Film Review – TO HAVE AND HAVE NOT (1944)

TO HAVE AND HAVE NOT (1944, USA, 100m, PG) ****½
Adventure, Comedy, Romance, Thriller, War
dist. Warner Bros.; pr co. Warner Bros.; d. Howard Hawks; w. Jules Furthman, William Faulkner (based on the novel by Ernest Hemingway); pr. Howard Hawks (uncredited); ph. Sid Hickox (B&W | 1.37:1); m. Franz Waxman (uncredited); m/l. Hoagy Carmichael, Stanley Adams, Harry Akst, Grant Clarke; md. Leo F. Forbstein; ed. Christian Nyby; ad. Charles Novi.
cast: Humphrey Bogart (Harry Morgan), Walter Brennan (Eddie), Lauren Bacall (Marie ‘Slim’ Browning), Dolores Moran (Mme. Hellene de Bursac), Hoagy Carmichael (Cricket), Sheldon Leonard (Lt.
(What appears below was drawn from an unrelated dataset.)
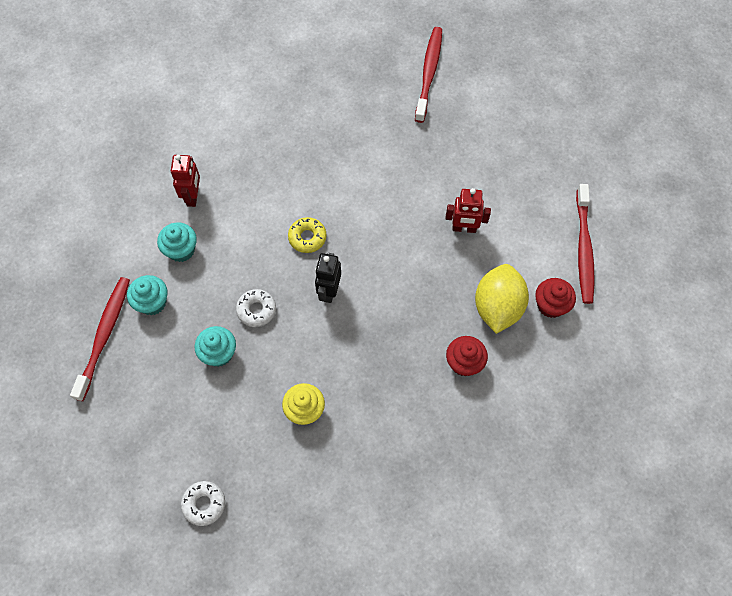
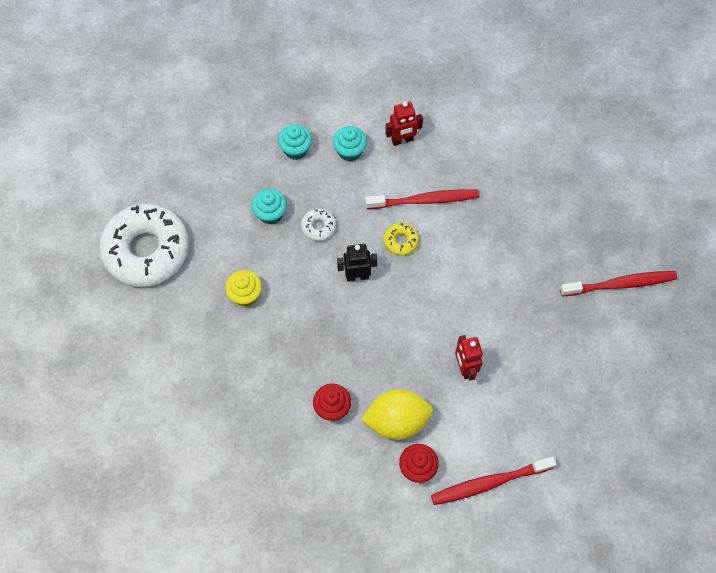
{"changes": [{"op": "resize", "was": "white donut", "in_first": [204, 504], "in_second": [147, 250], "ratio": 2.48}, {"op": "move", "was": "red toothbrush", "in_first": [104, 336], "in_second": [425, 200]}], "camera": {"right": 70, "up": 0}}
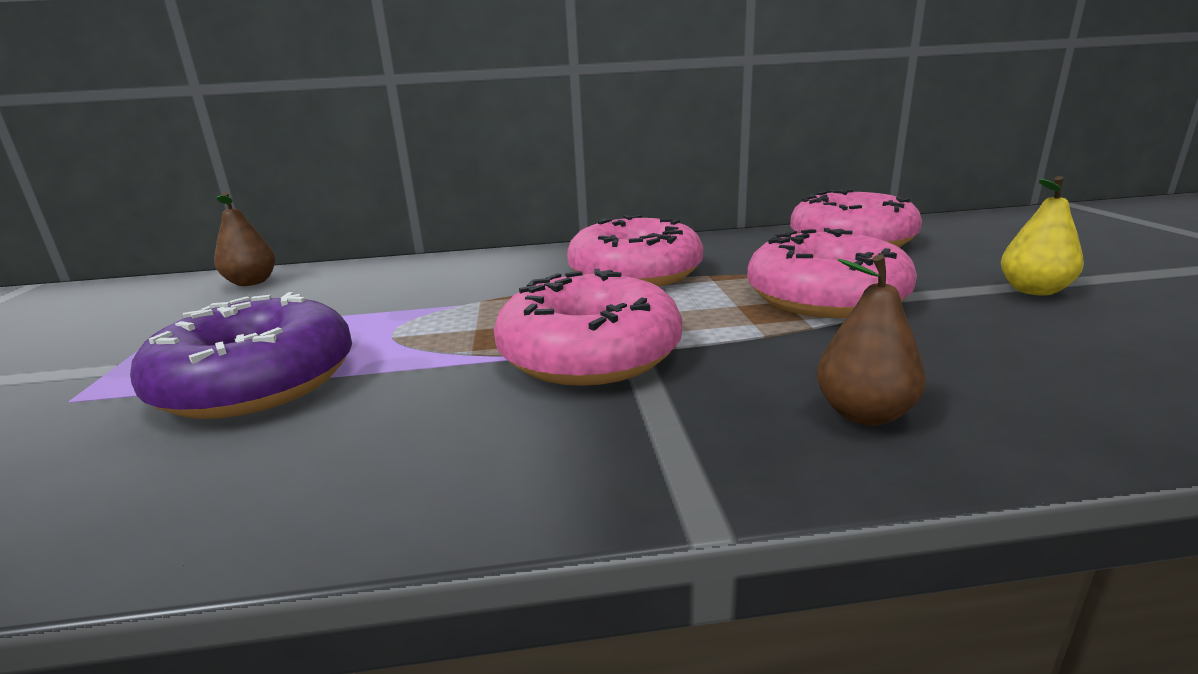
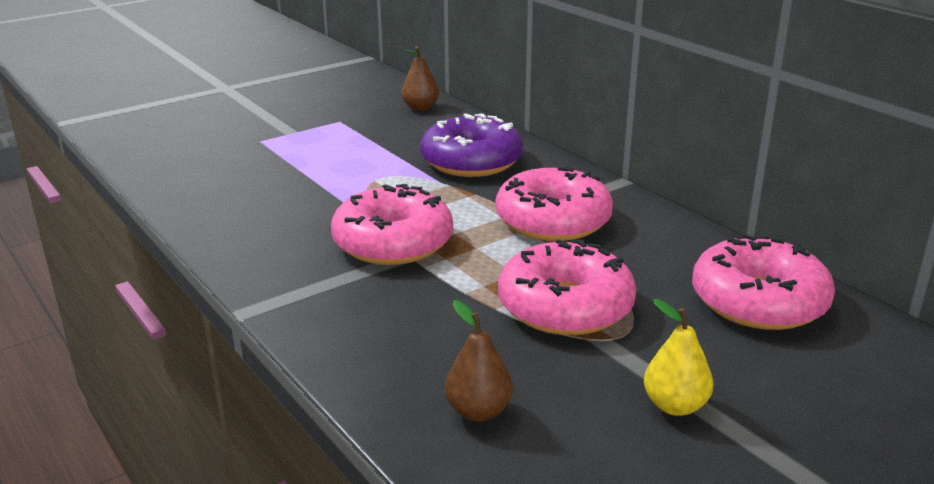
{"changes": [{"op": "move", "was": "purple donut", "in_first": [257, 382], "in_second": [471, 161]}, {"op": "move", "was": "brown pear", "in_first": [864, 414], "in_second": [478, 411]}], "camera": {"right": 60, "up": 5}}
Coyo), Walter Szurovy (Paul de Bursac), Marcel Dalio (Gerard aka Frenchy), Walter Sande (Johnson), Dan Seymour (Capt. M. Renard), Aldo Nadi (Renard’s Bodyguard).
During World War II, Bogart is an American expatriate who helps transport a French Resistance leader (Szurovy) and his beautiful wife (Moran) to Martinique while romancing a sexy lounge singer (Bacall). Hawks worked with themes that sustained him throughout his career and many of his signature moments are on display here. The chemistry between Bogart and Bacall nearly melts the screen and their dialogue is wonderful. The plot mirrors some of the themes seen in Bogart’s earlier classic CASABLANCA and this comes very close to repeating the earlier film’s success. Filled with excellent character performances from a strong supporting cast and finding room for a handful of musical numbers, this is entertainment of the highest order. The legend goes Hawks bragged to Hemingway that he could take the worst of his novels and make a good film of it. He did this by disregarding the novel’s contents and introducing many elements that were to become synonymous with the director. Remade as THE BREAKING POINT (1950) by Michael Curtiz and less successfully as THE GUN RUNNERS (1958).